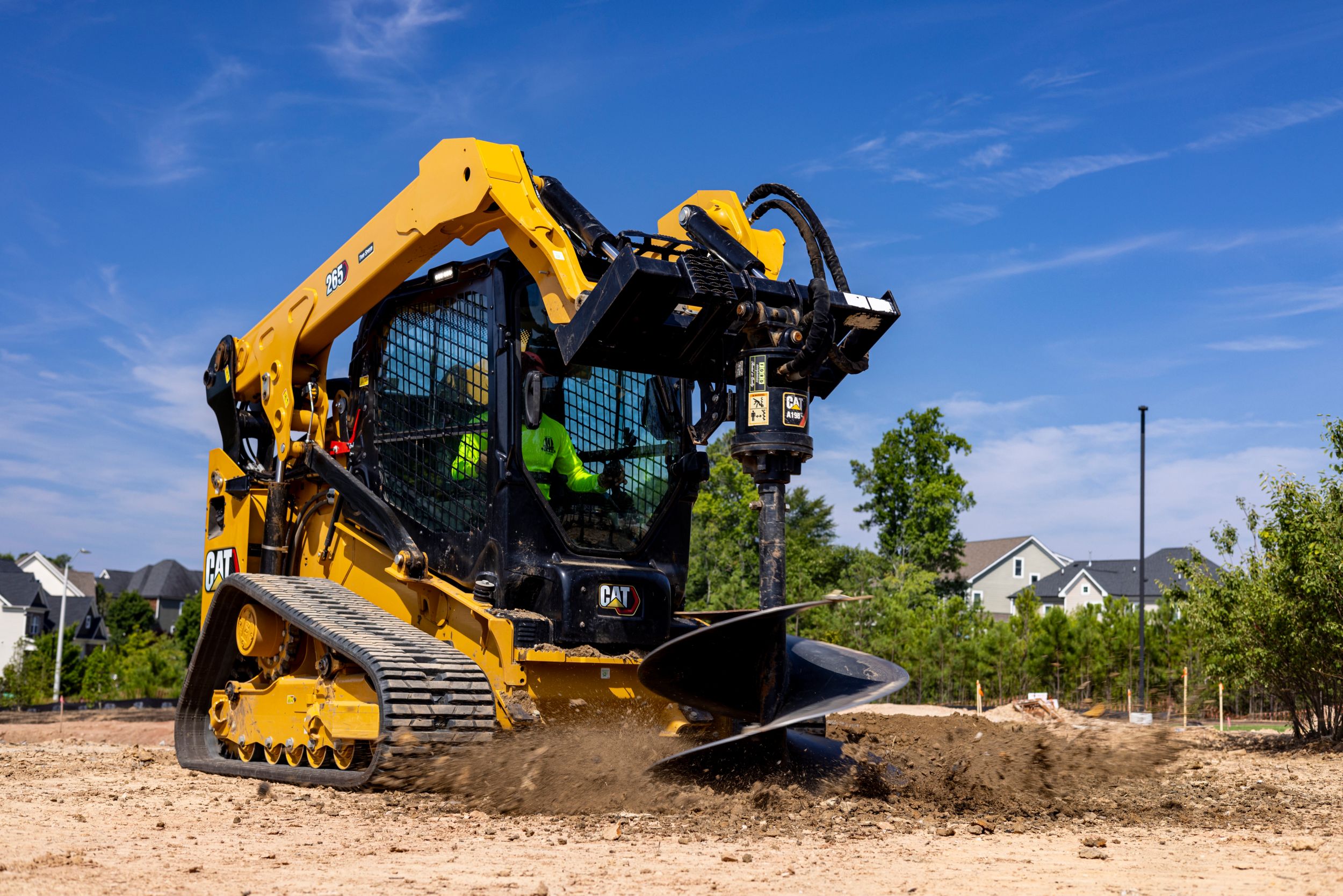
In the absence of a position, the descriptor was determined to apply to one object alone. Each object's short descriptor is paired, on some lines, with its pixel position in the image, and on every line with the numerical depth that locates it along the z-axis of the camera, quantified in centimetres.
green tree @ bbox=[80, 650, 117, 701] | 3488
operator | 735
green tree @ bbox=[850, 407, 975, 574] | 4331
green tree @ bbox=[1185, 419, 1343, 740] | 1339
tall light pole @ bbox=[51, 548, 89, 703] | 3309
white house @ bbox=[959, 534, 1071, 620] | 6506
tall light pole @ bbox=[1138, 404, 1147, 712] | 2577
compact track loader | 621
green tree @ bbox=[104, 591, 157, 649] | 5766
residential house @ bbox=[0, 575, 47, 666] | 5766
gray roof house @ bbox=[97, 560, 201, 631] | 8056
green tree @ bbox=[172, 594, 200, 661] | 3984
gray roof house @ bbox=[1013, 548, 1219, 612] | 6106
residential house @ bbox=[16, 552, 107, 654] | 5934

...

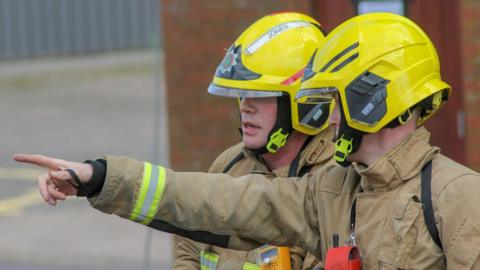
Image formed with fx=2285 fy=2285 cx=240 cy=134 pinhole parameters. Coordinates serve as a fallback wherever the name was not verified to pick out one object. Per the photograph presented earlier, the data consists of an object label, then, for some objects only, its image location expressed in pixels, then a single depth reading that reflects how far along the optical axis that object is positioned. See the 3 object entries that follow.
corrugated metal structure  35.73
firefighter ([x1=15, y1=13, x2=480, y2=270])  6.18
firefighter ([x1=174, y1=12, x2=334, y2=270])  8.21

...

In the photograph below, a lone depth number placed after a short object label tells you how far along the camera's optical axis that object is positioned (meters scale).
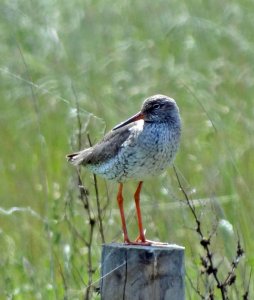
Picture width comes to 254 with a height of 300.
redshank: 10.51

Description of the task: Search the entries for the word "green", then list each line that holds it.

Output:
green tree @ bbox=[80, 650, 117, 701] | 3488
green tree @ bbox=[850, 407, 975, 574] | 4331
green tree @ bbox=[1185, 419, 1343, 740] | 1339
green tree @ bbox=[104, 591, 157, 649] | 5766
green tree @ bbox=[172, 594, 200, 661] | 3984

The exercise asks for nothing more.